BEGIN INFORMATION PROVIDED

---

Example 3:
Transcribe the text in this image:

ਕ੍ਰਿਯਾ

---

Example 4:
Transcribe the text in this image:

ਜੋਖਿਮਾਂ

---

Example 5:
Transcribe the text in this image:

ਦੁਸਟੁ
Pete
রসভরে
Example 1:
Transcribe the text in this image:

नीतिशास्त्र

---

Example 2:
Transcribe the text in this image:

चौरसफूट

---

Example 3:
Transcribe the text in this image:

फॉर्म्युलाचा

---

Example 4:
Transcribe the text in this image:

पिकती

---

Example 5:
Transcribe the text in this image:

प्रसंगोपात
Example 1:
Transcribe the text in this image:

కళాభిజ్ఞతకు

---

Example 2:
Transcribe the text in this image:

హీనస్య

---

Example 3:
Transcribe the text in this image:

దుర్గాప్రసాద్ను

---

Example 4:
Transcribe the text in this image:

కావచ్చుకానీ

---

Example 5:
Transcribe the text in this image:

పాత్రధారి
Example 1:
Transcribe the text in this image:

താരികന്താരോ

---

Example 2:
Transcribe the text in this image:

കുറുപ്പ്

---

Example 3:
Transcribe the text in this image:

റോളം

END INFORMATION PROVIDED

◆ WHAT YOU WILL DO
A word-for-word transcription of all the data is needed.

◆ SOLUTION FOR THIS EXERCISE
---

Example 3:
Transcribe the text in this image:

ਕ੍ਰਿਯਾ

---

Example 4:
Transcribe the text in this image:

ਜੋਖਿਮਾਂ

---

Example 5:
Transcribe the text in this image:

ਦੁਸਟੁ
Pete
রসভরে
Example 1:
Transcribe the text in this image:

नीतिशास्त्र

---

Example 2:
Transcribe the text in this image:

चौरसफूट

---

Example 3:
Transcribe the text in this image:

फॉर्म्युलाचा

---

Example 4:
Transcribe the text in this image:

पिकती

---

Example 5:
Transcribe the text in this image:

प्रसंगोपात
Example 1:
Transcribe the text in this image:

కళాభిజ్ఞతకు

---

Example 2:
Transcribe the text in this image:

హీనస్య

---

Example 3:
Transcribe the text in this image:

దుర్గాప్రసాద్ను

---

Example 4:
Transcribe the text in this image:

కావచ్చుకానీ

---

Example 5:
Transcribe the text in this image:

పాత్రధారి
Example 1:
Transcribe the text in this image:

താരികന്താരോ

---

Example 2:
Transcribe the text in this image:

കുറുപ്പ്

---

Example 3:
Transcribe the text in this image:

റോളം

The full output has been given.